Precisely How Do Wood Fired Pizza Ovens Function?

You’ve experienced wood-fired ovens whilst indulging in your travels in Europe and you may even revel in the food theatre that cooking with a wood oven creates in your neighborhood pizzeria,but how does a wood fired pizza oven function? Talk to us at commercial wood ovens

Pizza ovens operate on the foundation of using three forms of heat for cooking:

1. Direct heat from the combustion and flames

2. Radiated heat coming down from the dome,which is at its best when the fire has burned for a while until the dome has changed white and is soot-free

3. Convected heat,which comes up from the floor and from the normal air

Grilling with a wood-fired pizza oven is essentially much simpler than you may believe. All you really need to do is to ignite a really good fire in the middle of the oven and then let it to heat up both the hearth of the oven and the inner dome. The heat you produce from your fire will be absorbed by the oven and that heat will then be radiated or convected,to let food to cook.

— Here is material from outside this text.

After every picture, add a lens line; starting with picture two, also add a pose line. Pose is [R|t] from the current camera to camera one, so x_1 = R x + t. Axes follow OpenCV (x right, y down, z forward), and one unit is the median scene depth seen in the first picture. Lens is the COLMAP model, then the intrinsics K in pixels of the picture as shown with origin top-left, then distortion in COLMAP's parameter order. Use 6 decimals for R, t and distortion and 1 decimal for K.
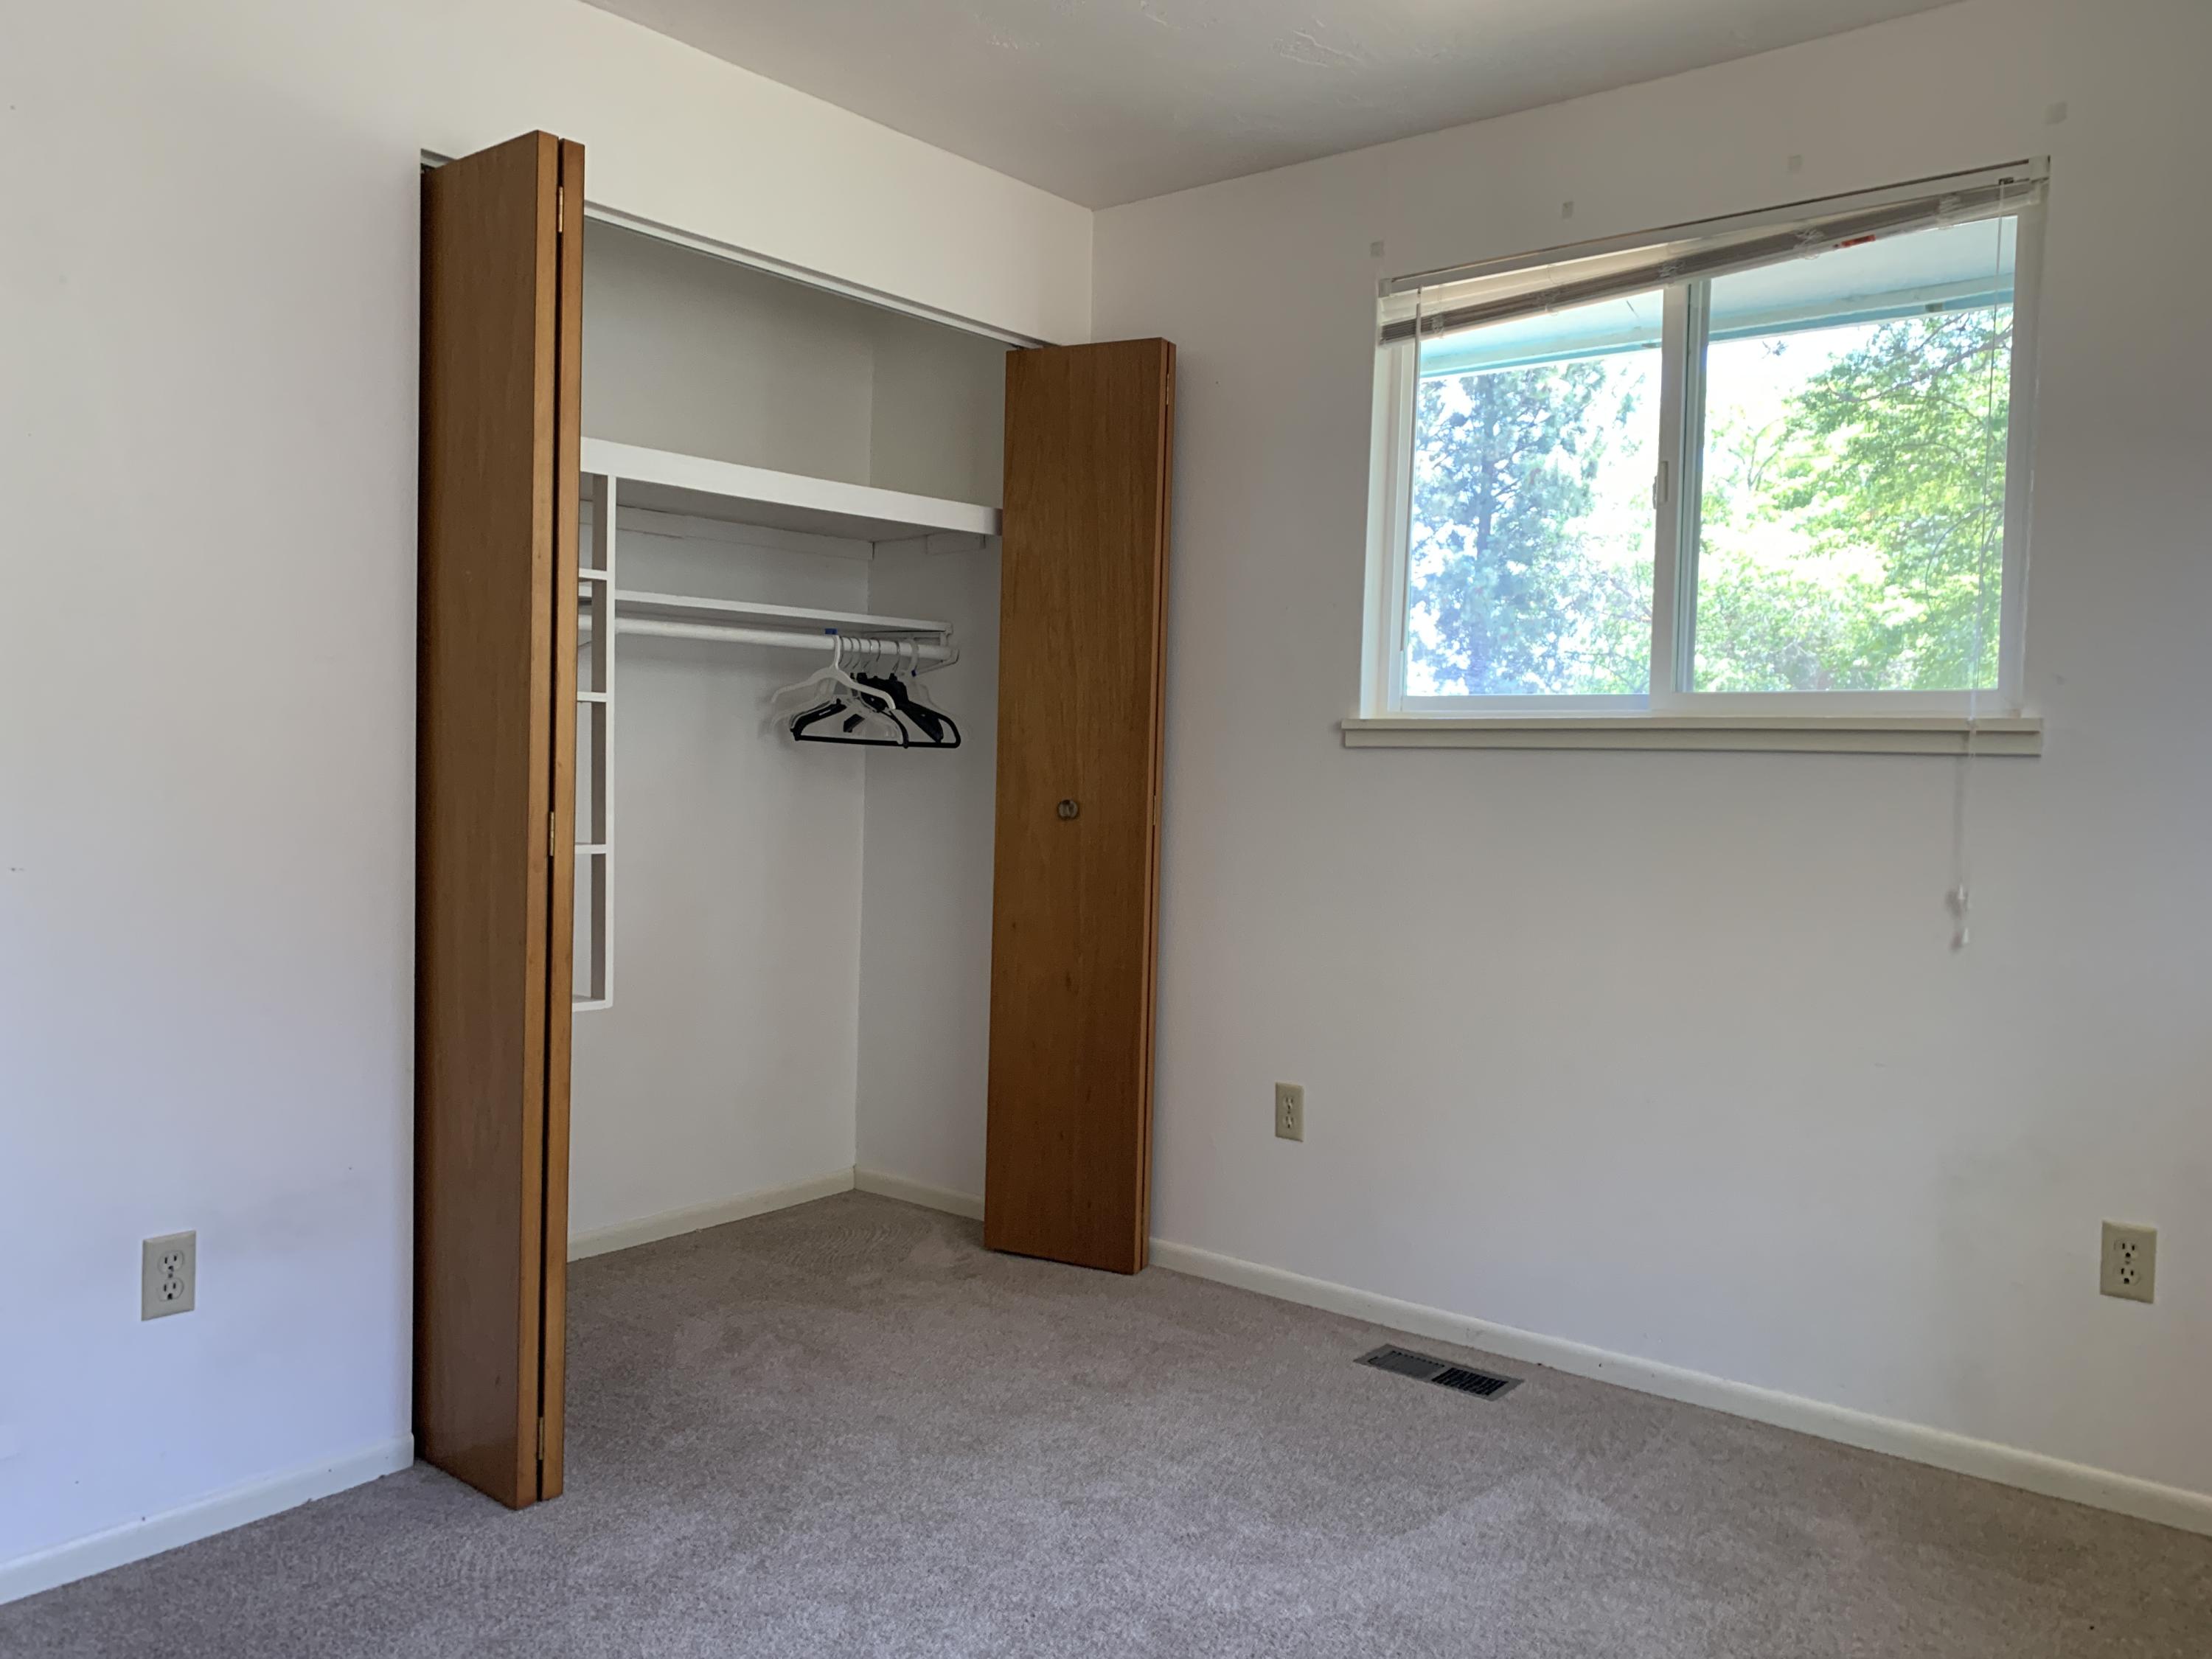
lens RADIAL K [[1710.8, 0, 1096.7], [0, 1710.8, 834.2], [0, 0, 1]] dist [0.039198, -0.023365]
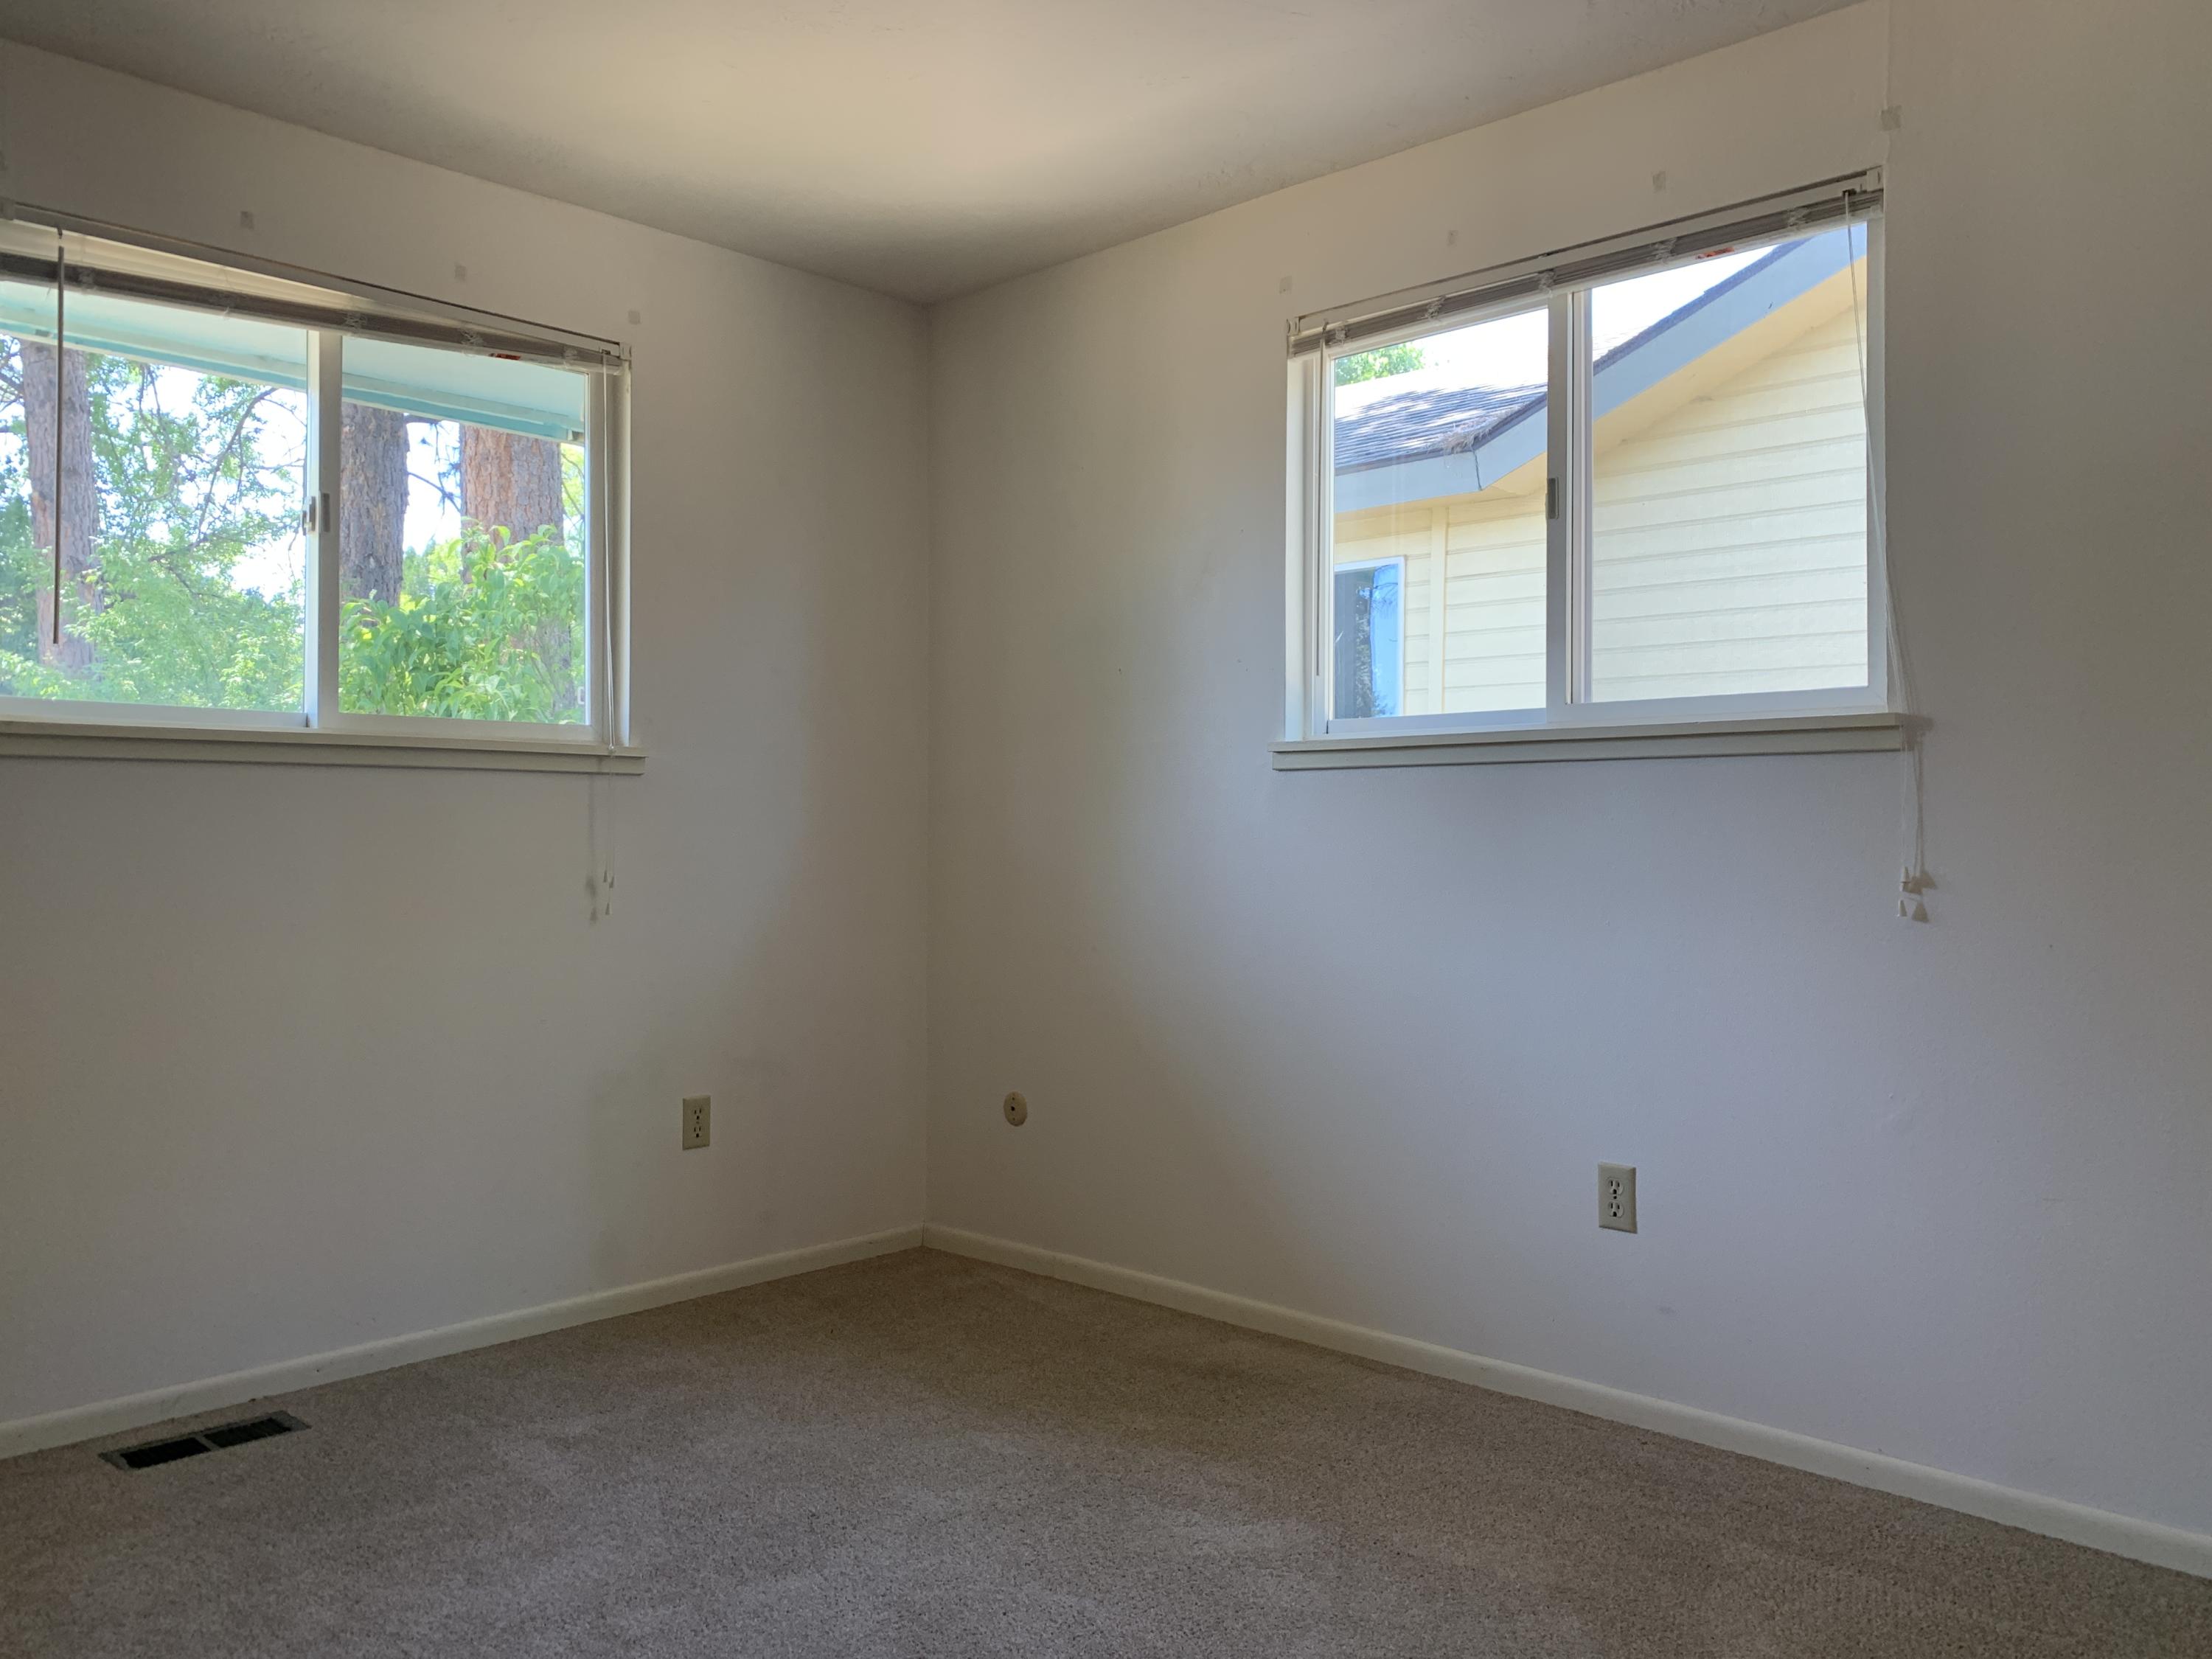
lens RADIAL K [[1710.8, 0, 1103.8], [0, 1710.8, 833.4], [0, 0, 1]] dist [0.039198, -0.023365]
pose [[0.085312, -0.016586, 0.996216, -0.741350], [0.049121, 0.998716, 0.012421, 0.002347], [-0.995143, 0.047876, 0.086017, 0.476985]]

Once you have your oven dome and floor up to temp,you just push the fire to one side,using a metal peel,and start to cook,using fire wood as the heat source,rather than the gas or electricity you may usually rely on.

Of course,there are no temp dials or controls,other than the fire,so the addition of fire wood is the equivalent of whacking up the temp dial. If you don’t feed the fire,you let the temp to drop.

How hot you let your oven to become really depends on what you wish to cook in your wood-fired oven. For pizza,you need a temp of around 400-450 ° C; if you wish to choose another cooking technique,such as roasting,you need to do that at a temp of around 200-300 ° C. There are different ways to do this.

You could primarily get the oven up to 450 ° C and then let the temp to fall to that which you need,or As an alternative,you could just bring the oven up to the needed temp by using less fire wood.

As you are using convected rather than radiated heat for roasting,it is not as crucial to get the stones as hot. Another way to impact the amount of heat reaching the food in a very hot oven is to choose tin foil,to reflect some of the heat away.

Heat developed within a wood-fired oven should be well-retained,if your oven is made of refractory brick and has very good insulation. To cook the best pizza,you need to have an even temp in your oven,both top and bottom. The design of the Valoriani makes this easy,but this is also an area where the quality of the oven will have a big impact.

Some ovens may need you to leave embers on the oven floor,to try to heat it up adequately. Others have minimal or no insulation,so you will have to feed the fire much more. But that means it will then have too much direct heat and won’t cook top and bottom evenly.

Another thing to watch is,if the floor of the oven isn’t storing heat,you may need to reheat if before cooking every single pizza– a real irritation. The message here is to always look for an oven built from the very best refractory materials and designed by artisans,like a Valoriani.

So,taking that into consideration,we’re going to change the title of this blog. The guidance above isn’t so much about how fire wood fired pizza ovens work,but how the best wood-fired ovens work. If you go through a few ovens before steering a course towards a  commercial wood ovens , that’s something you’ll come to appreciate.